After Rice's arrival in Jerusalem later Saturday, she was expected to meet with Olmert and Foreign Minister Tzipi Livni, according to a senior U.S. State Department official who requested anonymity.
In Beirut, Hezbollah politicians signed on to a proposed peace package that includes strengthening an international force in south Lebanon and disarming the guerrillas, the government said. The agreement, reached at a Cabinet meeting, was the first time Hezbollah had agreed to a proposal for ending the crisis that includes the deploying of international forces.
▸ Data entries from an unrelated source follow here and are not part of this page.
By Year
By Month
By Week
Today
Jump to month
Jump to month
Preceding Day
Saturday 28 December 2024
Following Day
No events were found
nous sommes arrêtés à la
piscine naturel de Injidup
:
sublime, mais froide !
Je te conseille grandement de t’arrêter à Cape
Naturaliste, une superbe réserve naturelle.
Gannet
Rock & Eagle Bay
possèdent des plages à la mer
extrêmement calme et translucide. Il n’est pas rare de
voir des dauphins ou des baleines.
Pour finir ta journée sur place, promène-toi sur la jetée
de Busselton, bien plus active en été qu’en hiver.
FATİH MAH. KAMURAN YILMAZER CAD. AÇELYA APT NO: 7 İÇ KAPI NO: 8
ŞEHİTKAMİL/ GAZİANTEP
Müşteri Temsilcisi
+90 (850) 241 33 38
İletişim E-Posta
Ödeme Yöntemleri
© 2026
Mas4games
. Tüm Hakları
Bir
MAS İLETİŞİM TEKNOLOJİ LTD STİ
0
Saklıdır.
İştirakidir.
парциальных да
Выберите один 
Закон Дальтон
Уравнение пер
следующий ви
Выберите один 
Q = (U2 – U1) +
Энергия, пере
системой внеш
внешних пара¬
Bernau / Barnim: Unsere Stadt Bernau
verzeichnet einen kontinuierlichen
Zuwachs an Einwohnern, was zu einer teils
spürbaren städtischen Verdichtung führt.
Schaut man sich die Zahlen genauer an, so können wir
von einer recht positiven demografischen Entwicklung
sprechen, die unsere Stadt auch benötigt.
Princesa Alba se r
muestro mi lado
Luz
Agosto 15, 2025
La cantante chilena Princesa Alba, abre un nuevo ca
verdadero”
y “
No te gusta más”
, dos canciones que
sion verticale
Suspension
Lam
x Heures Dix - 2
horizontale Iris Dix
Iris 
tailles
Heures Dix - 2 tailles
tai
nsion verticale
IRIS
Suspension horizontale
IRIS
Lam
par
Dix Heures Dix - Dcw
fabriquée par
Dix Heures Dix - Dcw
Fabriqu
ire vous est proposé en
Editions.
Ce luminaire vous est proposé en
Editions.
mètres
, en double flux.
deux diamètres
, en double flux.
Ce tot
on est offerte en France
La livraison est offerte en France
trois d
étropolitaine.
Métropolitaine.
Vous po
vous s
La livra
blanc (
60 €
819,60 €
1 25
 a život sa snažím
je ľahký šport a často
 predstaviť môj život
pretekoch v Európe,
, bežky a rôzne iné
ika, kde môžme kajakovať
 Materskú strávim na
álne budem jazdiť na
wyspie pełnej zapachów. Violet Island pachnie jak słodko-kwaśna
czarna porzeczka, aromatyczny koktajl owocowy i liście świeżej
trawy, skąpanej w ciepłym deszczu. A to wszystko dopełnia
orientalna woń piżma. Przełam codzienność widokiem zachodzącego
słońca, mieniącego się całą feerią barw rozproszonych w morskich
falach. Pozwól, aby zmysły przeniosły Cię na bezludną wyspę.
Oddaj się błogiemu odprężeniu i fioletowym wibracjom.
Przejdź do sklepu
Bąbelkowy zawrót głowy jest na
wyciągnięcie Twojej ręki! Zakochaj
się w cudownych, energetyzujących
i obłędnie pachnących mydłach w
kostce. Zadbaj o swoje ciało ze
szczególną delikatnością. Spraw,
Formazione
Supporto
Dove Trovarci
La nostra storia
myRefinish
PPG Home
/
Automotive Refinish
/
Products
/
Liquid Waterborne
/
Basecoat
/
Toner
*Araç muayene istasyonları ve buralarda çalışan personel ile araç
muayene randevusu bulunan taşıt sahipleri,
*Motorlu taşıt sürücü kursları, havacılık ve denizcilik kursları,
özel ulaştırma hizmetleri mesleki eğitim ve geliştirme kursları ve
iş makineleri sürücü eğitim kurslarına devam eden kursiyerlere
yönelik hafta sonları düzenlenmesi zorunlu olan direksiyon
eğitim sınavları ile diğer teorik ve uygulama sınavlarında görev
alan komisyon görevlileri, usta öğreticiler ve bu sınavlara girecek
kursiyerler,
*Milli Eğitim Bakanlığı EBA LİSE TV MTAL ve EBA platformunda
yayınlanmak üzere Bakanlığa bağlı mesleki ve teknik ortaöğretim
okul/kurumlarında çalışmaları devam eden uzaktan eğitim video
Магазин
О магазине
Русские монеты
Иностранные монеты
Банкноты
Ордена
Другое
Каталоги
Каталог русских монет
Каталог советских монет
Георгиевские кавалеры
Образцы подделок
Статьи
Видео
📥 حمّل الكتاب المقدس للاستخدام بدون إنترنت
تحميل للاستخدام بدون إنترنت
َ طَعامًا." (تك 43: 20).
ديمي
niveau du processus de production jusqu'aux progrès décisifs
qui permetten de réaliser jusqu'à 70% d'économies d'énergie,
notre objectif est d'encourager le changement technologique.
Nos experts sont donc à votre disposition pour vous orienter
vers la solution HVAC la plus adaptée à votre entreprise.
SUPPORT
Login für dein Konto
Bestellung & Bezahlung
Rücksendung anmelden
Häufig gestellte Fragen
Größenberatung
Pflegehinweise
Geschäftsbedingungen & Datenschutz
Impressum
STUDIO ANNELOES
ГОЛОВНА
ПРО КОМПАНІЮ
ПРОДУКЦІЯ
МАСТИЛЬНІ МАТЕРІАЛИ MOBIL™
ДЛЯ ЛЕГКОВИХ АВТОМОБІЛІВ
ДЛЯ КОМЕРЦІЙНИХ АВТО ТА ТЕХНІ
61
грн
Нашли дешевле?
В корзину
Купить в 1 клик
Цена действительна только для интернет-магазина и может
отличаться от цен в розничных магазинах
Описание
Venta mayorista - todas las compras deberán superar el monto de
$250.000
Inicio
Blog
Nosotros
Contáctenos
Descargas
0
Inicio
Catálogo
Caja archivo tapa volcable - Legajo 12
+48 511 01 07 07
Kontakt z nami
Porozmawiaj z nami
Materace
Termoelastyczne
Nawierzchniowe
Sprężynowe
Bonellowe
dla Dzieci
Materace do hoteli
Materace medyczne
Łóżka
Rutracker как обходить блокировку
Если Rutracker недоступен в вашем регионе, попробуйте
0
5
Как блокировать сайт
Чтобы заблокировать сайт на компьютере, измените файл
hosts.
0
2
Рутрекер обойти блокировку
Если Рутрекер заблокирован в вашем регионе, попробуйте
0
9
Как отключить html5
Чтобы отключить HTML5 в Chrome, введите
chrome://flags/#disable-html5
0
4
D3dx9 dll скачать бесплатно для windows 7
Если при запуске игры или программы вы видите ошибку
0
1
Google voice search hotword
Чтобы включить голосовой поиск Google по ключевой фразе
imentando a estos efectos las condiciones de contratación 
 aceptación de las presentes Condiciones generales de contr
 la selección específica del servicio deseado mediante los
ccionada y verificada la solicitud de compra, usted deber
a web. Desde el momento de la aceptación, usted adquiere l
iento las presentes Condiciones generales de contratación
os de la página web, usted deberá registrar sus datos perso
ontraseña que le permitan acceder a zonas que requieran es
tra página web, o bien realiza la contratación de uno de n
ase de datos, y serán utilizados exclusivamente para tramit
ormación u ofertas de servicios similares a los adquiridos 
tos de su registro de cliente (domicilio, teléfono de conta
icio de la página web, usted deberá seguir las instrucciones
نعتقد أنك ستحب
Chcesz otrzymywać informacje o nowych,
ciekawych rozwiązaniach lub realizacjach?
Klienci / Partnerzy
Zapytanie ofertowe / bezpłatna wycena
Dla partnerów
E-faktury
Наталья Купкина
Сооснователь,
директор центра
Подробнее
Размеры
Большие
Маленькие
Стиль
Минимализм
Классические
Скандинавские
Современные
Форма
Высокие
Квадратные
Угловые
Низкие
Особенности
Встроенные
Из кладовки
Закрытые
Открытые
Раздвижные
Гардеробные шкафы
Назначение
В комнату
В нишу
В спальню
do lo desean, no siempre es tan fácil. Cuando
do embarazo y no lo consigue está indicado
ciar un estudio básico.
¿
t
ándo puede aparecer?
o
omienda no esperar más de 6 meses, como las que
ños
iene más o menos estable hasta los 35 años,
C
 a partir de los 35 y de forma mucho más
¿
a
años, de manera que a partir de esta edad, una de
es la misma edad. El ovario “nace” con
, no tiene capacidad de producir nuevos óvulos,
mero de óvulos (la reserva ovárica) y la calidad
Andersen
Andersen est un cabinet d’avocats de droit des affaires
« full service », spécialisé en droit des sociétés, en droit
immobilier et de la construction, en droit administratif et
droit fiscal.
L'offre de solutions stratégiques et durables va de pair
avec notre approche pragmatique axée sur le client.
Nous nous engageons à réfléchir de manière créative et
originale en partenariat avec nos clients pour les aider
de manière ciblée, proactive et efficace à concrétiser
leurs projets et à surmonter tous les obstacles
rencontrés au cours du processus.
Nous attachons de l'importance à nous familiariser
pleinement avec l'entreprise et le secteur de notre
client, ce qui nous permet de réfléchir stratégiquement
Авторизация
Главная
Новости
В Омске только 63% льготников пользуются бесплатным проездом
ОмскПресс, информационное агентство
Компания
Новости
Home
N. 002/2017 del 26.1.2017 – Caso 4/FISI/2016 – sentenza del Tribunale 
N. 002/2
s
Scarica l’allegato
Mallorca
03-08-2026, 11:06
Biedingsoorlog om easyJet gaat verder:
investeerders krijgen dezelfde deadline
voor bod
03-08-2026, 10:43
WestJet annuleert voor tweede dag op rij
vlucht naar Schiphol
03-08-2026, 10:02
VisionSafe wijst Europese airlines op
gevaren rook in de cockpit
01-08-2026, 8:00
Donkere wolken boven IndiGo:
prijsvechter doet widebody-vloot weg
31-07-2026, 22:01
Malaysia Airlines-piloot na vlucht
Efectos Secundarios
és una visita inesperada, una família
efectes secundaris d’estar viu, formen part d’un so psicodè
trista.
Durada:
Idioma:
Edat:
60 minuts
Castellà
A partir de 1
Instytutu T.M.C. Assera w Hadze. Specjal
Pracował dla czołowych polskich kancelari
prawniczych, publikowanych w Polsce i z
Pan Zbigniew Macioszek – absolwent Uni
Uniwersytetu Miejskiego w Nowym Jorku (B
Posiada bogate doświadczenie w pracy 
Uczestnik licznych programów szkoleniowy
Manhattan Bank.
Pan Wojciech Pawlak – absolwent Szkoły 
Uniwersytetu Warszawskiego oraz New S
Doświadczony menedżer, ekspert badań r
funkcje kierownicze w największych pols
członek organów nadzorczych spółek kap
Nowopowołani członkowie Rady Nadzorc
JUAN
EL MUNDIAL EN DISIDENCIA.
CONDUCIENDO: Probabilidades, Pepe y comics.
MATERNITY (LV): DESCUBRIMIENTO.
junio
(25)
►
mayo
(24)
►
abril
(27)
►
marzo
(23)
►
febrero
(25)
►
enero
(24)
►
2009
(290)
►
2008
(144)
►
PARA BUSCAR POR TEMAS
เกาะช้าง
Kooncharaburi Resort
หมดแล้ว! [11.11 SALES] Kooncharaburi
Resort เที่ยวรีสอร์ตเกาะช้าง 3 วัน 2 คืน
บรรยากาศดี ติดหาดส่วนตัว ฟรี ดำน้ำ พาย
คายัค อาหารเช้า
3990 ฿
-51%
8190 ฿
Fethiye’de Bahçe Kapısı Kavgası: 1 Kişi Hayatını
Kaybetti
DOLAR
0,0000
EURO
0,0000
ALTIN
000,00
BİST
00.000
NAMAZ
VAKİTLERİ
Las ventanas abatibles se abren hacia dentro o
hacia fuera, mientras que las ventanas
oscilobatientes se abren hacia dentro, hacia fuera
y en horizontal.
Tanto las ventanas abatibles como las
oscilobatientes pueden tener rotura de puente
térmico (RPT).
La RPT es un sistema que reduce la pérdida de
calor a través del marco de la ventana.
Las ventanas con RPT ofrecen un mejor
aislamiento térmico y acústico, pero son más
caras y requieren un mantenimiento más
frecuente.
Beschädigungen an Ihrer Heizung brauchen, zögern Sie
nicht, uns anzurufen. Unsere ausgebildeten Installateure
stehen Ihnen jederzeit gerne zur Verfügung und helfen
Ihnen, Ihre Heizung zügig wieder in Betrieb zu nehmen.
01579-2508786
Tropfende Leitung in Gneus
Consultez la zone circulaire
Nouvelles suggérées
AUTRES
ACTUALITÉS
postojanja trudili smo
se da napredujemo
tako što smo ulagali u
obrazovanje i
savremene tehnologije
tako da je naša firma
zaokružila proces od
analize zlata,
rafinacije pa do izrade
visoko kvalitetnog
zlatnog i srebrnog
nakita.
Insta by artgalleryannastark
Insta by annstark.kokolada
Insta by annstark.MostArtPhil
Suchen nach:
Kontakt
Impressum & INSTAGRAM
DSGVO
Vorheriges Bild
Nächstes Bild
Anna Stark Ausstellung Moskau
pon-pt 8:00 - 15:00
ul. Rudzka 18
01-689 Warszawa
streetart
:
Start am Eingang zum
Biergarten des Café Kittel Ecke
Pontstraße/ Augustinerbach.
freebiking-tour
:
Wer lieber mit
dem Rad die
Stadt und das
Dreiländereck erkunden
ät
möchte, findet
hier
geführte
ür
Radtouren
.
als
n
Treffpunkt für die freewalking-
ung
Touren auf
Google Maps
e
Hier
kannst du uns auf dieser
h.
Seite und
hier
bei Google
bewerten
However, Hezbollah fighters said they were now using a new, more powerful rocket in their attacks. And Israel on Saturday rejected a U.N. request for a three-day cease-fire to deliver humanitarian supplies to Lebanon and allow civilians to leave the war zone.
The Lebanese proposal falls short of American and Israeli demands in that it calls for an immediate cease-fire before working out details of a force and includes other conditions.
"Everybody knows this is a complicated coalition," said Rice, praising Lebanese Foreign Minister Fuad Saniora. "That he is able to go back and bring his government together around a way forward is very encouraging."
The Lebanese plan overlaps with agreements reached in Rome by foreign policy leaders gathered to address the violence between Israel and the Hezbollah militia, Rice said. Hundreds, mostly Lebanese civilians, have died in the fighting.
The U.S. and Israel say any agreement must try to resolve regional disputes that have flared for decades. The position conflicts with many U.S. allies. Rice has said that other governments agreed with her during the closed session of diplomats in Rome, but she declined to name them.
Fighting between Hezbollah's guerillas and Israel exploded after Hezbollah's July 12 raid into Israeli territory. Two Israeli soldiers were killed. Israel says their release is pivotal to ending the current crisis.
Rice renewed her call for their release.
She said she would not set deadlines for reaching any international agreements or say how close Israel is to achieving its strategic goals for dismantling Hezbollah, its leading justification for the recent fighting.